Echecs sur internet : de la préhistoire à l’âge d’or

Lichess, Chess.com, Chess24, KasparovChess… Aujourd’hui, les offres disponibles pour pousser du bois virtuel sont légion. Pourtant, tous ces sites héritent d’un seul et même serveur, l’Internet Chess Server, créé dans les années 1990…

Antonin HAMBURGER pour Route64

Malgré sa gratuité, le Free Internet Chess Server n’ameute pas autant les foules que l’ICC.

L’histoire commence en janvier 1992. Michael Moore, étudiant à l’université d’Utah (Etats-Unis), et Richard Nash, découvrent le potentiel d’un serveur entier prévu pour jouer aux échecs. Fini, les temps d’attente interminables du jeu par correspondance, y compris à travers les mails. L’Internet Chess Server devient rapidement populaire chez un petit groupe d’amateurs, malgré de nombreux bugs et délais dus à la lenteur des connexions. Logiquement, les parties de blitz étaient particulièrement affectées.
À la fin de l’année 1992, l’ICS est hébergé dans une autre université américaine, la Carnegie Mellon University. Rapidement, Daniel Sleator, professeur d’informatique, prend les commandes du serveur. Il s’attèle alors à résoudre les problèmes dont se plaignent régulièrement les utilisateurs. Il apporte de nombreuses modifications dans le code, ce qui l’amène en 1994 à en revendiquer la propriété intellectuelle. Déjà, des voix s’élèvent pour contester l’appropriation d’un travail partagé par de nombreux volontaires. Mais le professeur d’informatique va plus loin : le 1er mars 1995, il décide de rendre l’ICS payant. Pour 49 dollars par an, il est alors possible de rejoindre l’Internet Chess Club (ICC). La décision est très controversée. Les contributeurs bénévoles ont l’impression que le fruit de leurs efforts a été subtilisé, tandis que les joueurs sont mécontents de voir un service gratuit devenir payant. Certains développeurs, malgré les abonnements qui leur avaient été offerts en dédommagement, décident de créer un nouveau serveur, gratuit et open-source : le Free Internet Chess Server. Edward Collins, ancien administrateur du site, raconte la première fois où il joue en ligne : « Je me rappelle encore du souvenir merveilleux de ma première expérience de jeu en ligne. Plus besoin d’attendre le vendredi soir pour jouer à mon club. Je pouvais jouer tous les jours, quand je voulais, chez moi, en pyjama, contre quelqu’un à l’autre bout de la planète ! C’était très amusant de demander à l’adversaire d’où il venait et de voir toutes les réponses différentes. » À l’époque des débuts d’internet, c’est pour les joueurs une possibilité révolutionnaire.
En parallèle, le FICS hébergeait des salons de discussion. D’après Edward Collins, « certains membres ne jouaient probablement pas aux échecs. Les salons étaient pour eux un endroit où discuter de tout et de rien, et il y en avait des dizaines, consacrés aux sports, à la politique, au cinéma, à la musique… »

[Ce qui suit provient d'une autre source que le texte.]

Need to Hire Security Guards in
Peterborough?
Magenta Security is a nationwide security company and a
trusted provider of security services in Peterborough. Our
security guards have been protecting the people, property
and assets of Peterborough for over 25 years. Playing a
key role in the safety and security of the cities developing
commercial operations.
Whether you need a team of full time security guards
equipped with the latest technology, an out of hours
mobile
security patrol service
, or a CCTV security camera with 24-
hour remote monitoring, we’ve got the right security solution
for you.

Malgré sa gratuité, le Free Internet Chess Server n’ameute pas autant les foules que l’ICC. « Ils avaient plus de ressources disponibles pour faire la publicité du serveur, pour inviter des Grand-Maîtres, engager des développeurs, etc. » Sur le site payant, les meilleurs GM s’affrontent, au point que certains en parlent aujourd’hui comme l’âge d’or des échecs en ligne. Déjà, l’américain Hikaru Nakamura trônait en haut des classements, suivi par de nombreux autres joueurs : Ding Liren, Alexander Grischuk, Fabiano Caruana, Maxime Vachier Lagrave, Gata Kamsky, et bien sûr, Magnus Carlsen.